抜粋文
# # # # #

最澄和尚、十四人が義を判じて云わく「各一軸を講ず。法鼓を深壑に振るうに、賓主は三乗の路に徘徊し、義旗を高峰に飛ばすに、長幼は三有の結を摧破す。なおいまだ歴劫の轍を改めず、白牛を門外に混ず。あに善く初発の位に昇り、阿荼を宅内に悟らんや」等云々。広世・真綱二人の臣下云わく「霊山の妙法を南岳に聞き、総持の妙悟を天台に闢く。一乗の権滞を慨み三諦の未顕を悲しむ」等云々。また十四人云わく「善議等、牽かれて休運に逢い、乃ち奇詞を閲す。深く期するにあらざるよりは、何ぞ聖世に託せんや」等云々。

# # # # #

行データ

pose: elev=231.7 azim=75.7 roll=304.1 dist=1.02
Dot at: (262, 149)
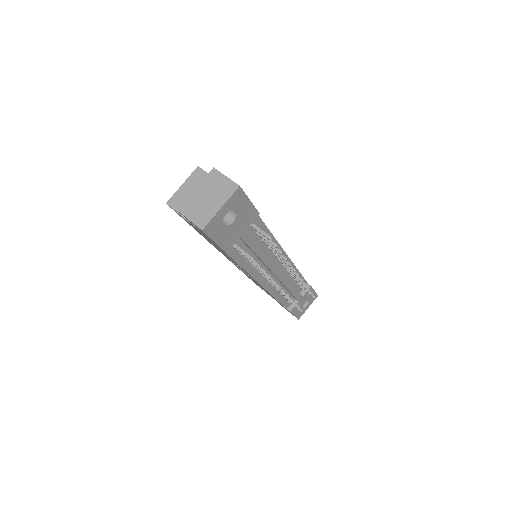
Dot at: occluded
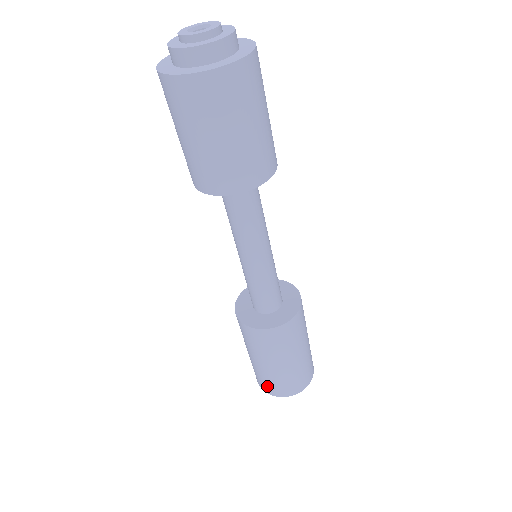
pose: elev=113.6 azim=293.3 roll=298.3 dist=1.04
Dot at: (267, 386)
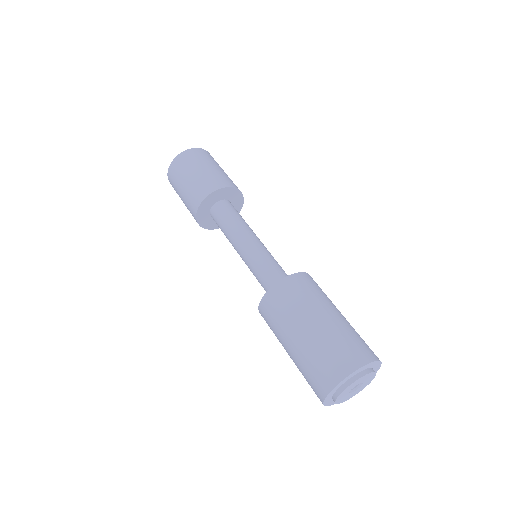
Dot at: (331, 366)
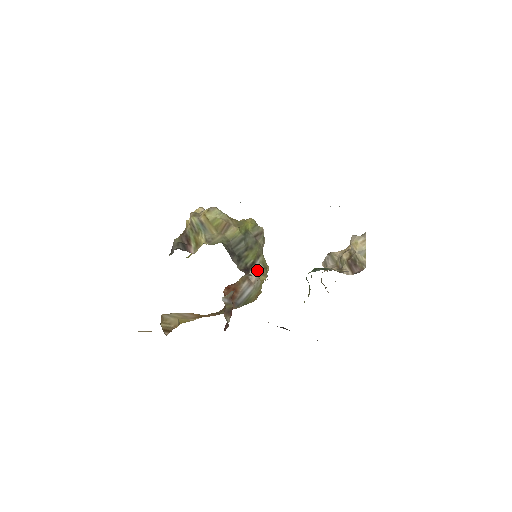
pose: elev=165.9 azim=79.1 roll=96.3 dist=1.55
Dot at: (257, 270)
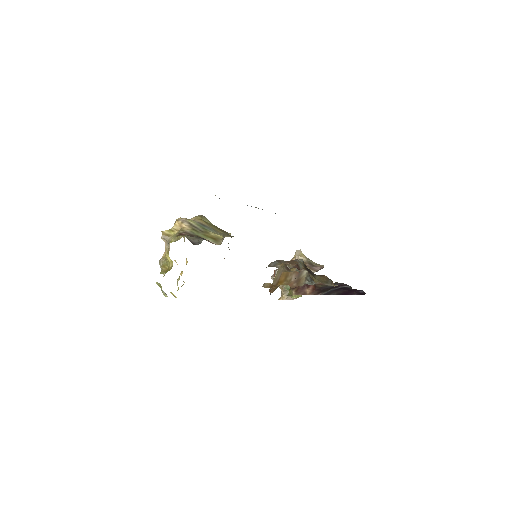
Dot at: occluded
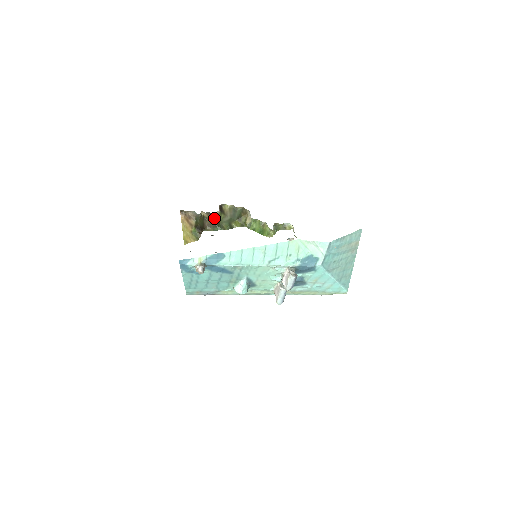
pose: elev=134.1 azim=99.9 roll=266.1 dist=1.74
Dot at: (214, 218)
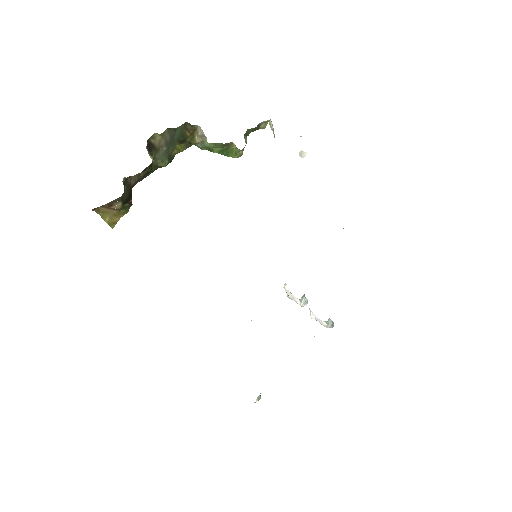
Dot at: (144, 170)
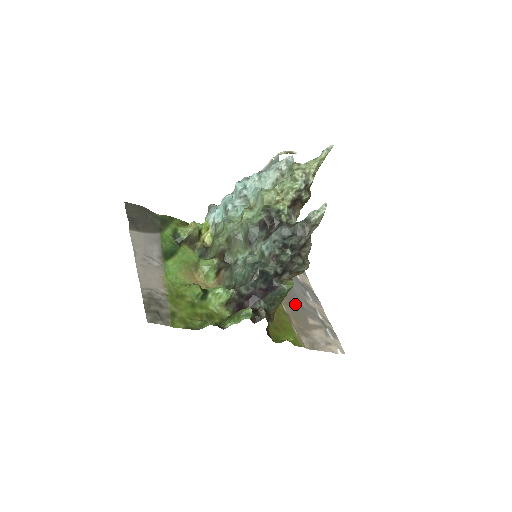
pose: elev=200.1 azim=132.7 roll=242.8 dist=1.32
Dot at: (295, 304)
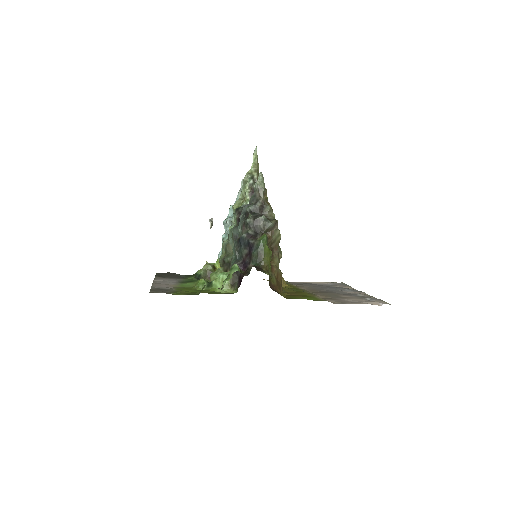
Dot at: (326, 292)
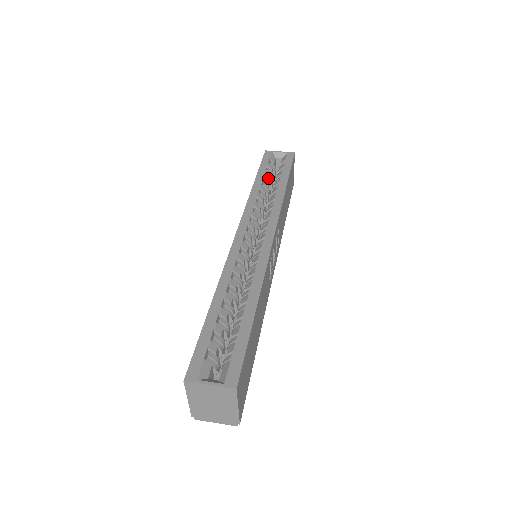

# # # # #

課題一覧
#1 抜粋文の「最澄和尚、十四人が義を判じて」から「何ぞ聖世に託せんや」等云々。」までの部分（両端を含む）を、「十四人」を「十四名」に改めて書き直しなさい。
#2 抜粋文において、広世と真綱の二人はどのような立場の者として示されているか。

最終解答
#1
最澄和尚、十四名が義を判じて云わく「各一軸を講ず。法鼓を深壑に振るうに、賓主は三乗の路に徘徊し、義旗を高峰に飛ばすに、長幼は三有の結を摧破す。なおいまだ歴劫の轍を改めず、白牛を門外に混ず。あに善く初発の位に昇り、阿荼を宅内に悟らんや」等云々。広世・真綱二人の臣下云わく「霊山の妙法を南岳に聞き、総持の妙悟を天台に闢く。一乗の権滞を慨み三諦の未顕を悲しむ」等云々。また十四名云わく「善議等、牽かれて休運に逢い、乃ち奇詞を閲す。深く期するにあらざるよりは、何ぞ聖世に託せんや」等云々。

#2 臣下